◆ **INSTRUCTIONS TO FOLLOW**: Tally the lines in the entries below that contain the string "Love", treating uppercase and lowercase as different, and give only that number.

(Dataset entries)

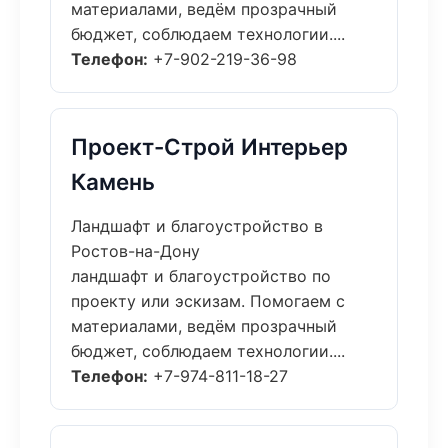
материалами, ведём прозрачный
бюджет, соблюдаем технологии....
Телефон:
+7-902-219-36-98
Проект-Строй Интерьер
Камень
Ландшафт и благоустройство в
Ростов-на-Дону
ландшафт и благоустройство по
проекту или эскизам. Помогаем с
материалами, ведём прозрачный
бюджет, соблюдаем технологии....
Телефон:
+7-974-811-18-27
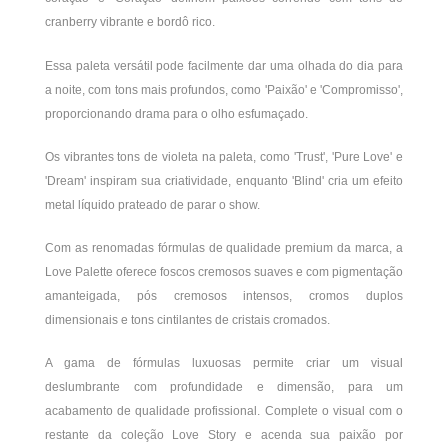
cranberry vibrante e bordô rico.
Essa paleta versátil pode facilmente dar uma olhada do dia para
a noite, com tons mais profundos, como 'Paixão' e 'Compromisso',
proporcionando drama para o olho esfumaçado.
Os vibrantes tons de violeta na paleta, como 'Trust', 'Pure Love' e
'Dream' inspiram sua criatividade, enquanto 'Blind' cria um efeito
metal líquido prateado de parar o show.
Com as renomadas fórmulas de qualidade premium da marca, a
Love Palette oferece foscos cremosos suaves e com pigmentação
amanteigada, pós cremosos intensos, cromos duplos
dimensionais e tons cintilantes de cristais cromados.
A gama de fórmulas luxuosas permite criar um visual
deslumbrante com profundidade e dimensão, para um
acabamento de qualidade profissional. Complete o visual com o
restante da coleção Love Story e acenda sua paixão por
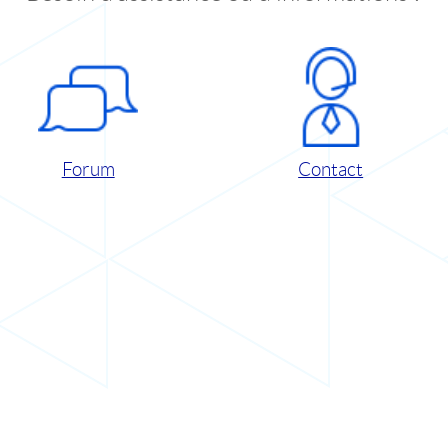
Forum
Contact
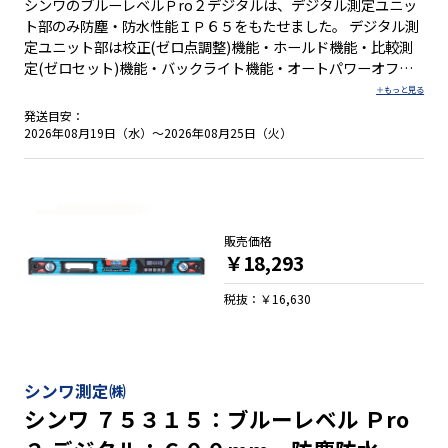
シンワのブルーレベルＰro２デジタルは、デジタル測定ユニッ
ト部のみ防塵・防水性能ＩＰ６５をもたせました。 デジタル測
定ユニット部は校正(ゼロ点調整)機能・ホールド機能・比較測
定(ゼロセット)機能・バックライト機能・オートパワーオフ機
能・電池消耗警告機能付です。オートパワーオフ機能は、オン
とオフの切り替えが可能です。 水平気泡管の傷や汚れを防ぐ取
発送目安：
り外し可能な気泡管カバー付で、万が一汚れたときは、カバー
2026年08月19日（水）～2026年08月25日（火）
の水洗いができます。ただし、本体は防水構造ではありませ
ん。 幅広いサイズ展開に加え、マグネット付きと無しの豊富な
ラインナップです。 ●デジタル測定ユニット部のみ防塵・防水
性能ＩＰ６５ ●３段階に鳴り方が変化するブザー機能付 ●本体
を逆さにすると、デジタル表示も自動的に上下反転 ●操作しや
販売価格
すい大きいボタン ●デジタル測定は１m当たりの立ち上がりと
￥18,293
角度/勾配を測定可能 ●簡単な手順で誤差を修正する校正機能
付 ●任意の角度でゼロセットできる比較測定機能付 ●ON／
税抜：￥16,630
OFF切り替え可能なバックライト機能付 ●測定値を保持するホ
ールド機能付 ●電池が少なくなると表示でお知らせする電池消
耗警告機能付 ●鉄骨工事に便利！強力なヨーク付きマグネット
●必要に応じて水平の調整が可能 ●全気泡管±１.０mm/mと
シンワ測定㈱
高精度を実現 ●視認性の高い気泡管を採用 ●ボックス型でケガ
シンワ ７５３１５：ブルーレベル Ｐro
キやすい形状です。 ●測定面はV字型溝付でパイプ測定も可能
※ご自身で精度調整を行なった場合は、保証の対象外となりま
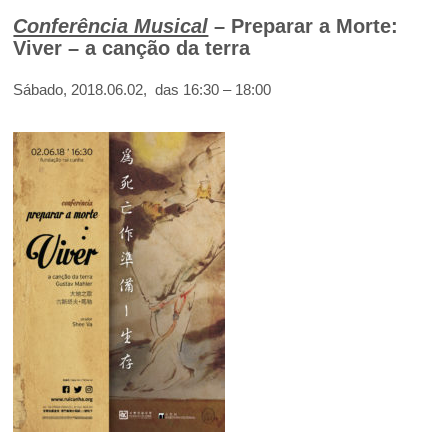
Conferência Musical
–
Preparar a Morte:
Viver
– a canção da terra
Sábado, 2018.06.02, das 16:30 – 18:00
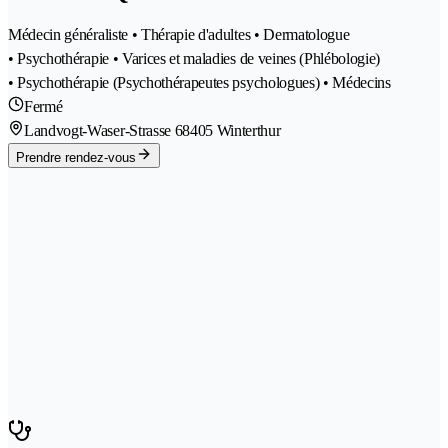
Médecin généraliste • Thérapie d'adultes • Dermatologue
• Psychothérapie • Varices et maladies de veines (Phlébologie)
• Psychothérapie (Psychothérapeutes psychologues) • Médecins
Fermé
Landvogt-Waser-Strasse 6
8405 Winterthur
Prendre rendez-vous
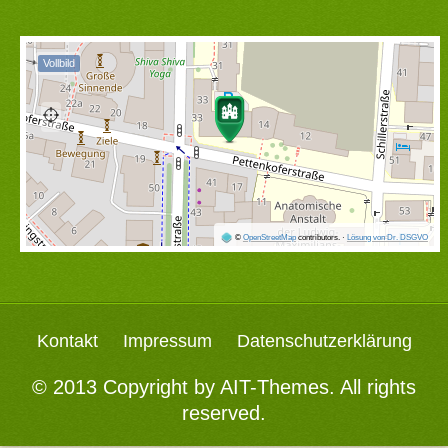
Vollbild
©
OpenStreetMap
contributors.
·
Lösung von Dr. DSGVO
Kontakt
Impressum
Datenschutzerklärung
© 2013 Copyright by
AIT-Themes
. All rights
reserved.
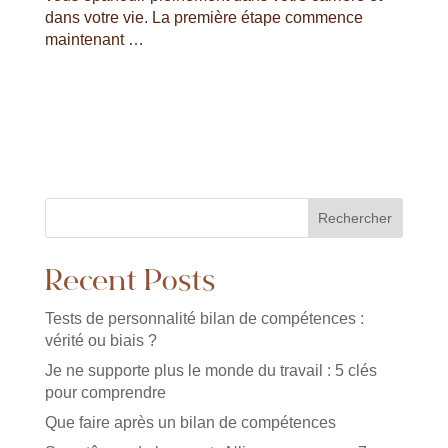
dans votre vie. La première étape commence
maintenant …
Rechercher
Recent Posts
Tests de personnalité bilan de compétences :
vérité ou biais ?
Je ne supporte plus le monde du travail : 5 clés
pour comprendre
Que faire après un bilan de compétences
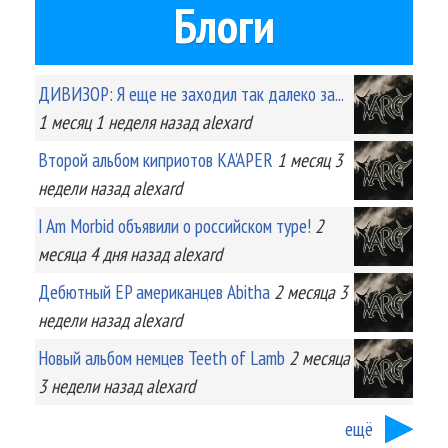
Блоги
ДИВИЗОР: Я еще не заходил так далеко за...
1 месяц 1 неделя
назад
alexard
Второй альбом киприотов KA'APER
1 месяц 3
недели
назад
alexard
I Am Morbid объявили о российском туре!
2
месяца 4 дня
назад
alexard
Дебютный EP американцев Abitha
2 месяца 3
недели
назад
alexard
Новый альбом немцев Teeth of Lamb
2 месяца
3 недели
назад
alexard
ещё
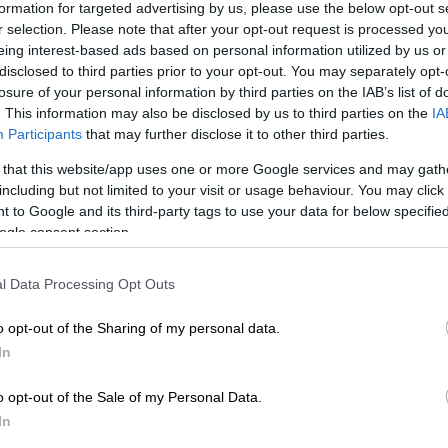
formation for targeted advertising by us, please use the below opt-out s
r selection. Please note that after your opt-out request is processed y
λία για την υπόθεση revenge porn της
eing interest-based ads based on personal information utilized by us or
άματα στο δικαστήριο
disclosed to third parties prior to your opt-out. You may separately opt-
losure of your personal information by third parties on the IAB’s list of
. This information may also be disclosed by us to third parties on the
IA
Participants
that may further disclose it to other third parties.
l»
 that this website/app uses one or more Google services and may gath
including but not limited to your visit or usage behaviour. You may click 
χάσμα μεταξύ τους είναι «αγεφύρωτο» και
 to Google and its third-party tags to use your data for below specifi
ogle consent section.
πεκταθεί περισσότερο στο θέμα. «
Δεν
είναι αγεφύρωτο το χάσμα. Δεν ξέρω ρε
l Data Processing Opt Outs
ούμε έξω
. Και ας πω την αλήθεια, δεν θέλω
ίπε χαρακτηριστικά, προσθέτοντας πως η
o opt-out of the Sharing of my personal data.
κουράζει.
In
ειακή του ζωή, τονίζοντας την πρόθεσή του
o opt-out of the Sale of my Personal Data.
 έκθεση στα social media. «
Η γυναίκα μου
In
ω πρεμούρα
. Ο γιος μου θα πάρει ως δεύτερο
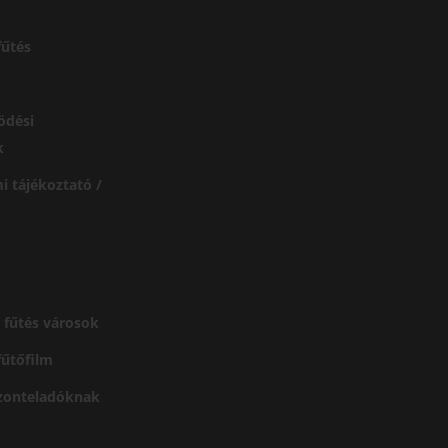
űtés
ödési
k
i tájékoztató /
 fűtés városok
 fűtőfilm
szonteladóknak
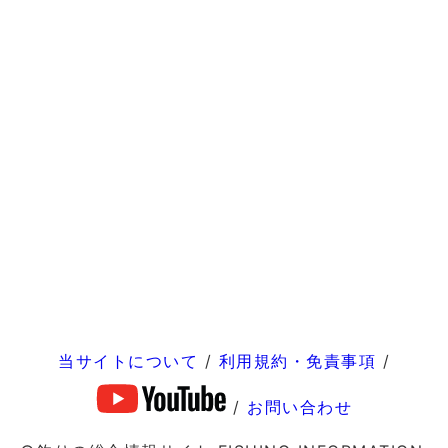
当サイトについて
/
利用規約・免責事項
/
/
お問い合わせ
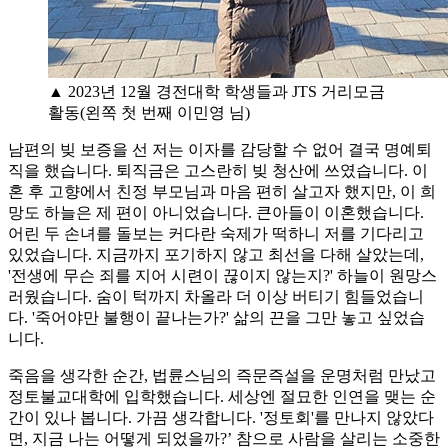
▲ 2023년 12월 경전대학 학생들과 JTS 거리모금
활동(왼쪽 첫 번째 이민영 님)
남편의 빚 보증을 선 저는 이자를 감당할 수 없어 결국 명예퇴
직을 했습니다. 퇴직금은 고스란히 빚 청산에 쓰였습니다. 이
혼 후 고향에서 친정 부모님과 마음 편히 살고자 했지만, 이 희
망도 하늘은 제 편이 아니었습니다. 큰아들이 이혼했습니다.
어린 두 손녀를 돌보는 커다란 숙제가 떡하니 저를 기다리고
있었습니다. 지금까지 포기하지 않고 최선을 다해 살았는데,
'전생에 무슨 죄를 지어 시련이 끊이지 않는지?' 하늘이 원망스
러웠습니다. 숨이 턱까지 차올라 더 이상 버티기 힘들었습니
다. '죽어야만 불행이 끝나는가?' 삶의 끈을 그만 놓고 싶었습
니다.
죽음을 생각한 순간, 법륜스님의 즉문즉설을 운명처럼 만났고
정토불교대학에 입학했습니다. 세상엔 절묘한 인연을 맺는 순
간이 있나 봅니다. 가끔 생각합니다. '정토회'를 만나지 않았다
면, 지금 나는 어떻게 되었을까?’ 참으로 사람을 살리는 소중한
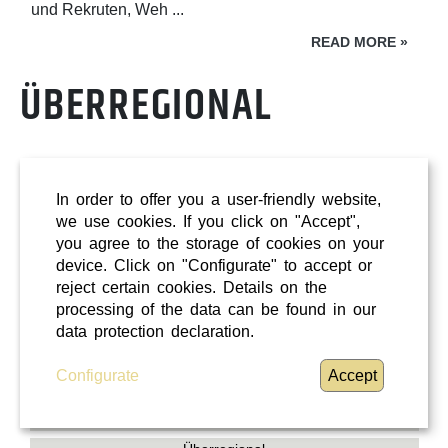
und Rekruten, Weh ...
READ MORE
»
ÜBERREGIONAL
In order to offer you a user-friendly website,
we use cookies. If you click on "Accept",
you agree to the storage of cookies on your
device. Click on "Configurate" to accept or
reject certain cookies. Details on the
processing of the data can be found in our
data protection declaration.
Configurate
Accept
Shopping
Oberösterreich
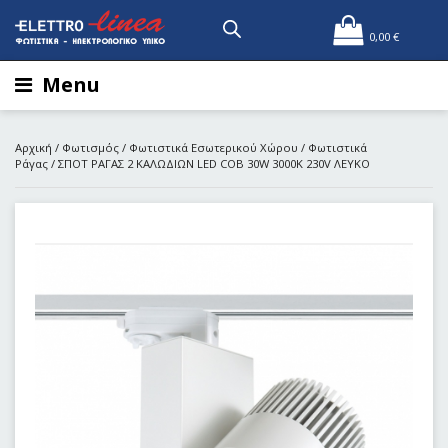
0,00
€
Menu
Αρχική
/
Φωτισμός
/
Φωτιστικά Εσωτερικού Χώρου
/
Φωτιστικά
Ράγας
/ ΣΠΟΤ ΡΑΓΑΣ 2 ΚΑΛΩΔΙΩΝ LED COB 30W 3000Κ 230V ΛΕΥΚΟ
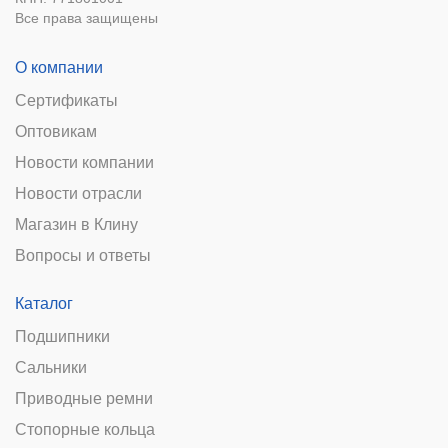
Все права защищены
О компании
Сертификаты
Оптовикам
Новости компании
Новости отрасли
Магазин в Клину
Вопросы и ответы
Каталог
Подшипники
Сальники
Приводные ремни
Стопорные кольца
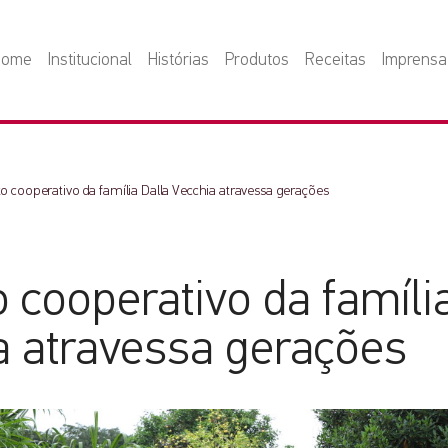
Home
Institucional
Histórias
Produtos
Receitas
Imprensa
to cooperativo da família Dalla Vecchia atravessa gerações
o cooperativo da famíli
a atravessa gerações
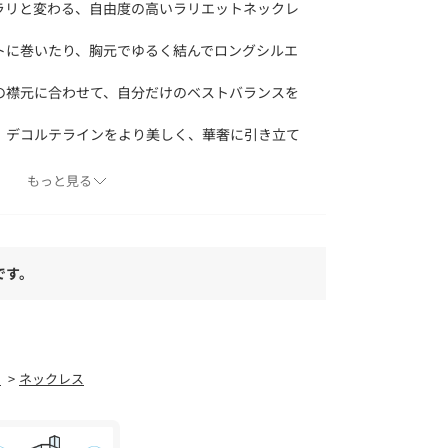
ラリと変わる、自由度の高いラリエットネックレ
トに巻いたり、胸元でゆるく結んでロングシルエ
襟元に合わせて、自分だけのベストバランスを
、デコルテラインをより美しく、華奢に引き立て
間身につけていても疲れにくいのも嬉しいポイン
もっと見る
アクセントになっています。
です。
真鍮
ー
ネックレス
---------------------------------------------
楽しく♪】
入り登録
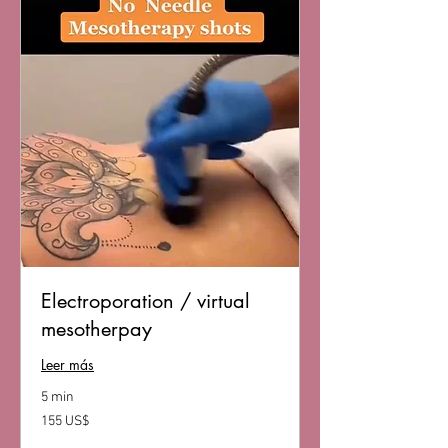
Electroporation / virtual
mesotherpay
Leer más
5 min
155
155 US$
dólares
estadounidenses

◆ **FINAL ANSWER**: 3